Kids had better get use to it.

At my job I am restricted in when I go to the bathroom. Only one person at a time can be on break (ie hallways). I also have a required quota to meet (ie community service hours).

Welcome to the real world Marcus903.
 
If you believe that a child's main job is to get an education, you have some problems.

It IS the kid's job to get an education. And the parents job to make sure they get it. Indeed I would argue that it is EVERYONE's job to be educated and continue their education all through life. One of my motto's is "No day is wasted if you learn something new".

The problem with this country is that people seem to think kid's should only focus on their schoolwork. Neither of my teachers I had for the past two school years gave you detention or even yelled at you for not doing your classwork or homework. All of my high school teachers at my school had a number one rule. If they don't do their homework, just fail them. There was issues where teachers at the K-8 school I went to gave out detentions if you don't do your homework. Then, I see that the 8th grade gets recess detention when they don't even have recess.

Bold: Then those were crappy teachers. No problem is ever solved by ignoring it.

As for the truancy, no. Plus, be aware that these zero-tolerance policies could actually be the number 1 step to try to get out of school. All you have to do is bring a BB gun to your school, haze somebody with it, and then you're gone! What makes it even better? The school district don't send the students who brung weapons to school to alternative nor partnership school.
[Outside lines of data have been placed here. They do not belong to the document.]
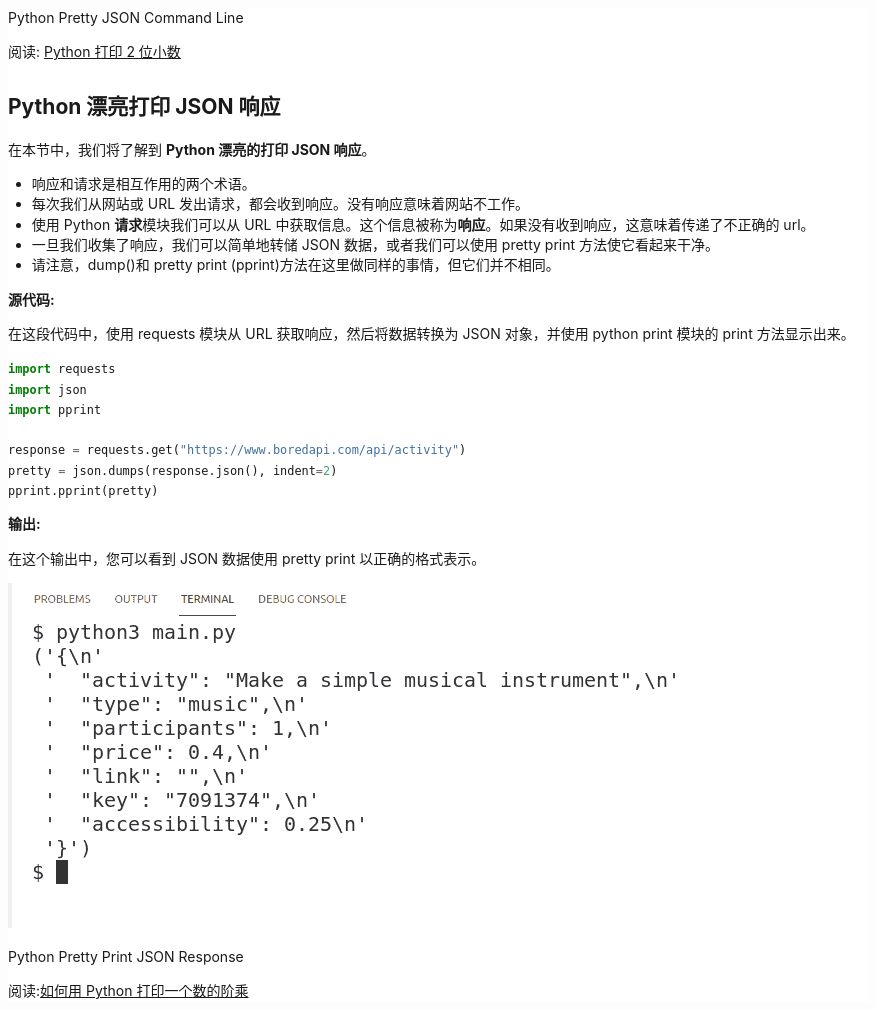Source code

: Python Pretty JSON Command Line

阅读: [Python 打印 2 位小数](https://pythonguides.com/python-print-2-decimal-places/)

## Python 漂亮打印 JSON 响应

在本节中，我们将了解到 **Python 漂亮的打印 JSON 响应**。

*   响应和请求是相互作用的两个术语。
*   每次我们从网站或 URL 发出请求，都会收到响应。没有响应意味着网站不工作。
*   使用 Python **请求**模块我们可以从 URL 中获取信息。这个信息被称为**响应**。如果没有收到响应，这意味着传递了不正确的 url。
*   一旦我们收集了响应，我们可以简单地转储 JSON 数据，或者我们可以使用 pretty print 方法使它看起来干净。
*   请注意，dump()和 pretty print (pprint)方法在这里做同样的事情，但它们并不相同。

**源代码:**

在这段代码中，使用 requests 模块从 URL 获取响应，然后将数据转换为 JSON 对象，并使用 python print 模块的 print 方法显示出来。

```py
import requests
import json
import pprint

response = requests.get("https://www.boredapi.com/api/activity")
pretty = json.dumps(response.json(), indent=2)
pprint.pprint(pretty)
```

**输出:**

在这个输出中，您可以看到 JSON 数据使用 pretty print 以正确的格式表示。

![python pretty print json response](img/bd40c37d83a041d1d46bfcd5eb4a22cd.png "python pretty print json response")

Python Pretty Print JSON Response

阅读:[如何用 Python 打印一个数的阶乘](https://pythonguides.com/factorial-of-a-number-in-python/)
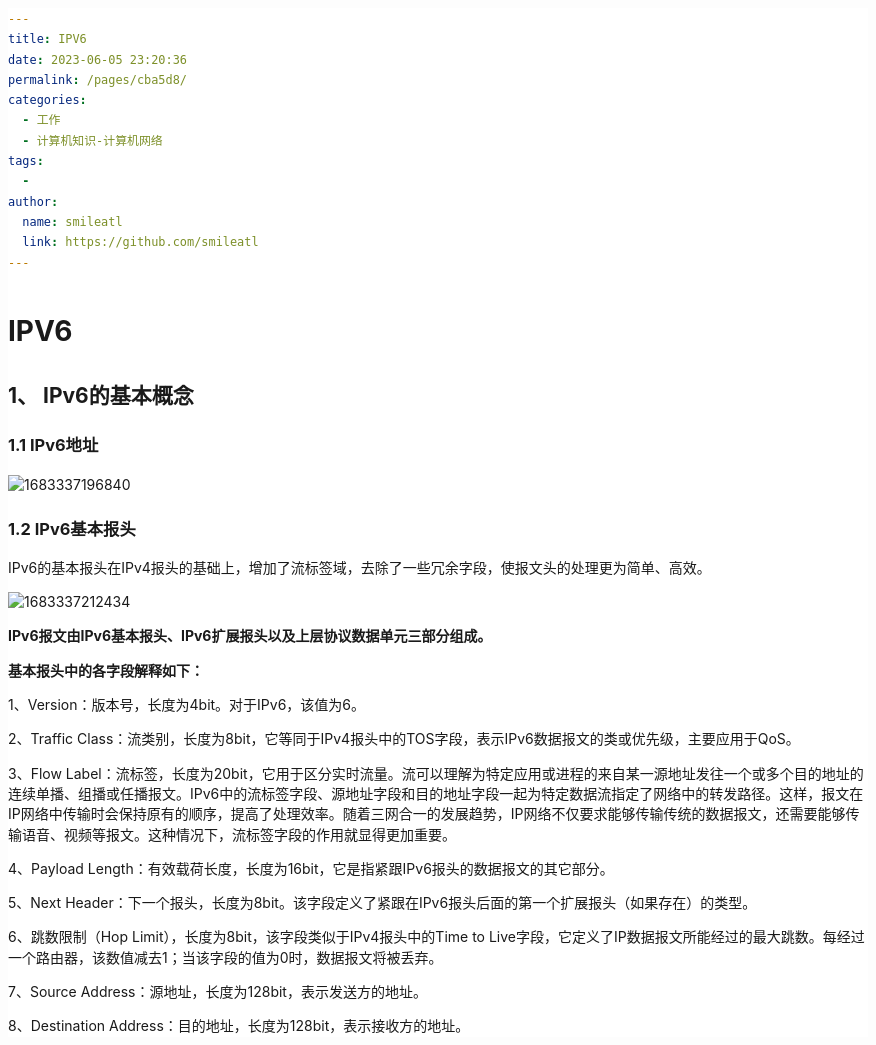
 ```yaml
---
title: IPV6
date: 2023-06-05 23:20:36
permalink: /pages/cba5d8/
categories: 
  - 工作
  - 计算机知识-计算机网络
tags: 
  - 
author: 
  name: smileatl
  link: https://github.com/smileatl
---
```

# IPV6

## 1、 IPv6的基本概念

### 1.1 IPv6地址

![1683337196840](/assets/1683337196840.png)

### 1.2 IPv6基本报头

IPv6的基本报头在IPv4报头的基础上，增加了流标签域，去除了一些冗余字段，使报文头的处理更为简单、高效。

![1683337212434](/assets/1683337212434.png)

**IPv6报文由IPv6基本报头、IPv6扩展报头以及上层协议数据单元三部分组成。**

 

**基本报头中的各字段解释如下：**

1、Version：版本号，长度为4bit。对于IPv6，该值为6。

2、Traffic Class：流类别，长度为8bit，它等同于IPv4报头中的TOS字段，表示IPv6数据报文的类或优先级，主要应用于QoS。

3、Flow Label：流标签，长度为20bit，它用于区分实时流量。流可以理解为特定应用或进程的来自某一源地址发往一个或多个目的地址的连续单播、组播或任播报文。IPv6中的流标签字段、源地址字段和目的地址字段一起为特定数据流指定了网络中的转发路径。这样，报文在IP网络中传输时会保持原有的顺序，提高了处理效率。随着三网合一的发展趋势，IP网络不仅要求能够传输传统的数据报文，还需要能够传输语音、视频等报文。这种情况下，流标签字段的作用就显得更加重要。

4、Payload Length：有效载荷长度，长度为16bit，它是指紧跟IPv6报头的数据报文的其它部分。

5、Next Header：下一个报头，长度为8bit。该字段定义了紧跟在IPv6报头后面的第一个扩展报头（如果存在）的类型。

6、跳数限制（Hop Limit），长度为8bit，该字段类似于IPv4报头中的Time to Live字段，它定义了IP数据报文所能经过的最大跳数。每经过一个路由器，该数值减去1；当该字段的值为0时，数据报文将被丢弃。

7、Source Address：源地址，长度为128bit，表示发送方的地址。

8、Destination Address：目的地址，长度为128bit，表示接收方的地址。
This means that students are now permitted to stay out of school for bringing a BB gun to school.

If a student brings a gunt to school..be it a BB gun or not then they should be in jail ESPECIALLY if they use it. And yes they should be expelled. There are many more students that are worth the time and effort than that idiot that was so fracking stupid as to bring a gun to a school.

And before you complain that "its just a BB GUN!" you should consider that a air pump BB gun can be just as deadly as a .22 rifle.
 
No, kids don't hate school because of the learning, they dislike it because of how the schools are run. Think about it, students are restricted from using the bathroom, which should only apply to people in jail. Some schools also love to get buttsore when there is a certain number of students in the halls (for any reason, with or without a pass) while prisoners are not allowed to leave their cell for any reason. Don't forget the number of community service hours required to graduate high school, while the same thing goes to people who litter or drop a banana out of the car window.
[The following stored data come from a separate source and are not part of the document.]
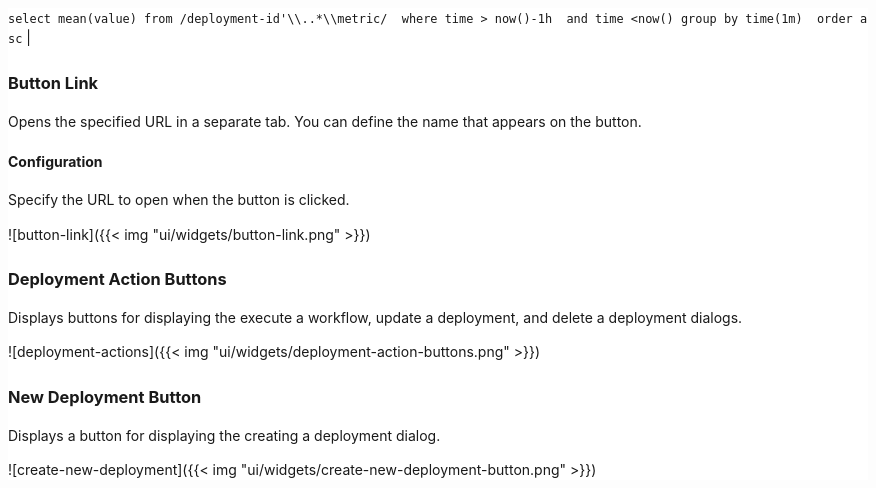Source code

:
  ```select mean(value) from /deployment-id'\\..*\\metric/  where time > now()-1h  and time <now() group by time(1m)  order asc```                   | 

### Button Link

Opens the specified URL in a separate tab. You can define the name that appears on the button.

#### Configuration

Specify the URL to open when the button is clicked.

![button-link]({{< img "ui/widgets/button-link.png" >}})


### Deployment Action Buttons

Displays buttons for displaying the execute a workflow, update a deployment, and delete a deployment dialogs.

![deployment-actions]({{< img "ui/widgets/deployment-action-buttons.png" >}}) 

### New Deployment Button
Displays a button for displaying the creating a deployment dialog.

![create-new-deployment]({{< img "ui/widgets/create-new-deployment-button.png" >}})

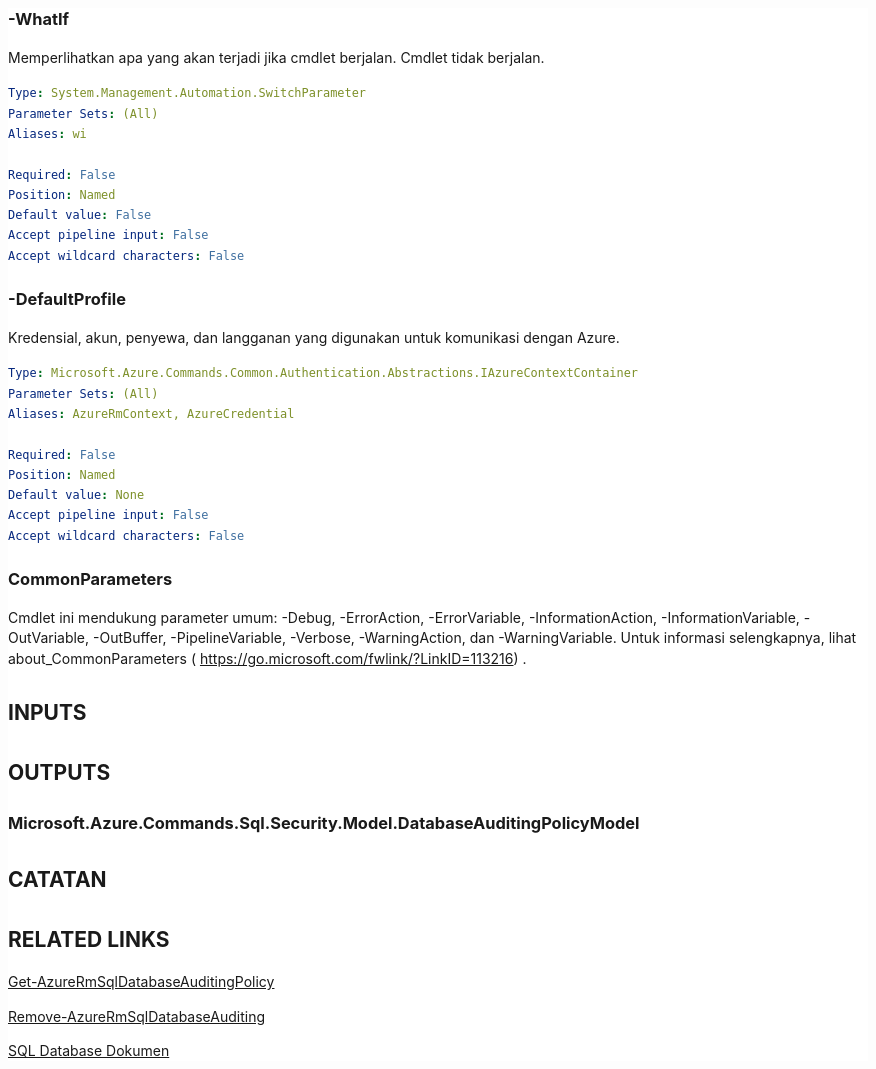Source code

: ### -WhatIf
Memperlihatkan apa yang akan terjadi jika cmdlet berjalan.
Cmdlet tidak berjalan.

```yaml
Type: System.Management.Automation.SwitchParameter
Parameter Sets: (All)
Aliases: wi

Required: False
Position: Named
Default value: False
Accept pipeline input: False
Accept wildcard characters: False
```

### -DefaultProfile
Kredensial, akun, penyewa, dan langganan yang digunakan untuk komunikasi dengan Azure.

```yaml
Type: Microsoft.Azure.Commands.Common.Authentication.Abstractions.IAzureContextContainer
Parameter Sets: (All)
Aliases: AzureRmContext, AzureCredential

Required: False
Position: Named
Default value: None
Accept pipeline input: False
Accept wildcard characters: False
```

### CommonParameters
Cmdlet ini mendukung parameter umum: -Debug, -ErrorAction, -ErrorVariable, -InformationAction, -InformationVariable, -OutVariable, -OutBuffer, -PipelineVariable, -Verbose, -WarningAction, dan -WarningVariable. Untuk informasi selengkapnya, lihat about_CommonParameters ( https://go.microsoft.com/fwlink/?LinkID=113216) .

## INPUTS

## OUTPUTS

### Microsoft.Azure.Commands.Sql.Security.Model.DatabaseAuditingPolicyModel

## CATATAN

## RELATED LINKS

[Get-AzureRmSqlDatabaseAuditingPolicy](./Get-AzureRmSqlDatabaseAuditingPolicy.md)

[Remove-AzureRmSqlDatabaseAuditing](./Remove-AzureRmSqlDatabaseAuditing.md)

[SQL Database Dokumen](https://docs.microsoft.com/azure/sql-database/)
Milwaukee Public Schools does not want their schools to be like a prison, and more of a learning environment. That makes it nearly impossible with school principals making unneccessary rules that jeopardize the possibilty of students feeling that they're actually in school for a reason, not so that they feel that they have to folllow the authority of an administrator or teacher.

Yes exactly, most schools public or private are run like a prison, which is particularly cruel given that the only thing one does to deserve this treatment is being born. If they stop making K-12 education a sheer utter waste of time, do away with actual criminal or otherwise harassing behavior, and stop running them like a prison, then we can talk about punishment for skipping.
 
Kids had better get use to it.

At my job I am restricted in when I go to the bathroom. Only one person at a time can be on break (ie hallways). I also have a required quota to meet (ie community service hours).

Welcome to the real world Marcus903.

Except that you can quit your job at any time and at least attempt to find another that doesn't have such policies, and I'd imagine something actually gets accomplished at your place of work. I doubt employers would put up with co workers being such little ****s to you either as is quite common in K-12. You're also getting paid for it. The "real world" I find is far more what we make of it and has little in common with K-12.